A stay at a British holiday resort always involved a look at the postcard racks outside the shops that lined the seafront.
As a young lad the scantily clad women on the cards were eye opening and as a slightly older young lad, the innuendos were well worth a titter behind the card rack. Of course you didn’t pick one of those to buy, not in front of mum and dad; you chose a nice view of the resort. Then you took it back to where you were staying to write out to send to your friend back home.
If you were feeling kind, the message usually was “Having a nice time, wish you were here.” However if you were that way out, and wanted to remind him that he wasn’t on holiday while you were then it would be, “Having a fantastic time. Wish you were here?”

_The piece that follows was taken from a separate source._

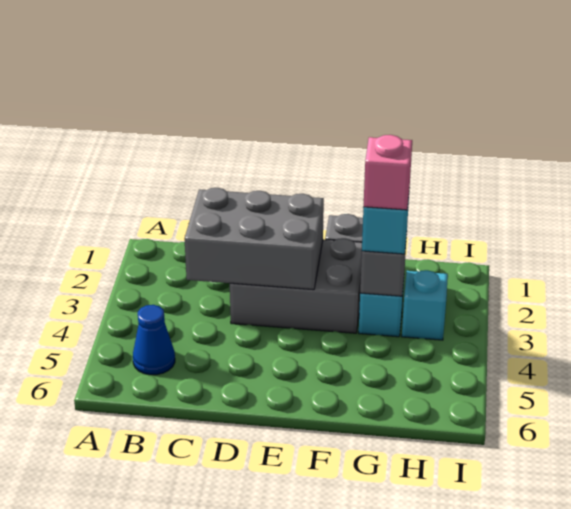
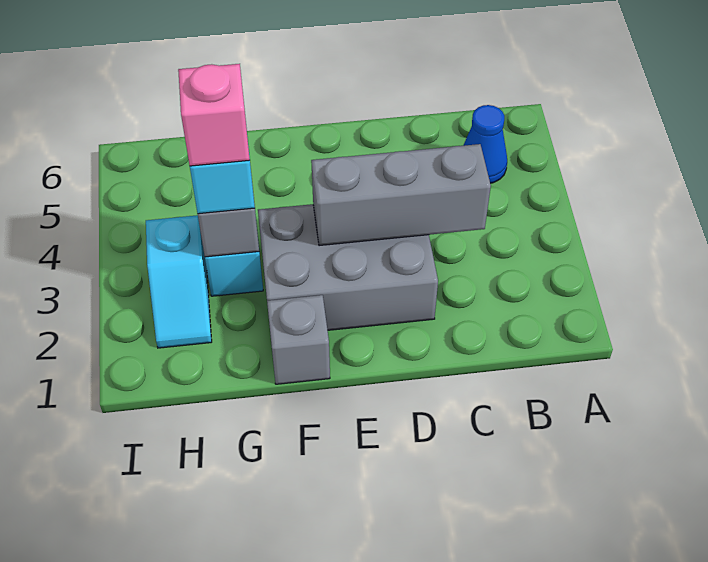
grey brick C2:E3 level 2 -> grey brick C3:E3 level 2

By the time you were into your teens then inevitably you’d be bold enough to pick and send one of the saucy ones.
During the holiday season I’m sure delivering the mail gave the postman a bit of a giggle.
The Benny Hill type humour reflected British humour that was popular in the late fifties, sixties and seventies and seen in the popular “Carry On” series of films.
They usually contained buxom women, hen pecked husbands and “courting” couples, and always the innuendo or double entendre.
The postcard first appeared in the mid nineteenth century.
In “A brief history of the picture postcard” by Judith & Stephen Holder (FRPS) they write: “The creation of the postcard by Dr Emanuel Hermann in Austria on 1 October 1869 set in motion a revolution in the communication of the ordinary message of no especial importance, the private note, the mundane or jolly remark, the ‘wish you were here’ – indeed any short note for which no real ’security’ was required.
Almost all the main developments in the artistic designs of Postcard art originated on the continent, in Germany, Austria, France, Italy and Switzerland. The two main exceptions which developed in Great Britain were the Comic card and to some extent the Real Photograph cards of social, industrial and village history.”
Jonathan Duffy (BBC News Online) quotes from a book by Collector Tom Phillips.
“They were classless, and the limited space was a blessing to those with poor spelling or without much to say. “
In an essay in 1941, the renowned author George Orwell wrote:
“Who does not know the ‘comics’ of the cheap stationers’ windows, the penny or twopenny coloured post cards with their endless succession of fat women in tight bathing-dresses and their crude drawing and unbearable colours, chiefly hedge-sparrow’s-egg tint and Post Office red?”
“In general, however, they are not witty, but humorous, and it must be said for McGill’s post cards, in particular, that the drawing is often a good deal funnier than the joke beneath it.”
Donald McGill ,was one of several notable illustrators, who among others included Tom Browne, John Hassall, Bruce Bairnsfather and Alfred Lees. Unfortunately for McGill he was the unlucky one.
In the 1950’s there was a public morals backlash and Watch Committees were set up in seaside resorts. This led to the 81 year old McGill being prosecuted under the Obscene Publications Act of 1857, and several of his cards being destroyed.
These are some of them:
They seem somewhat tame by today’s standards. It was enough however to cause confusion to the shop owners selling them and to cause several printers to cease trading.
After a couple of years this “do-gooder” attitude subsided and the illustrators and printers were back in business.
How are postcards faring in today’s “techno” climate?
In a recent survey the broadcaster ITV said that the number of postcards sent has dropped by 75 per cent. It showed that 67 per cent of those surveyed used emails or photos while on holiday, to keep in touch with family and friends.
And Donald McGill?
In 1994 the Royal Mail brought out a set of commemorative stamps featuring McGill’s postcards.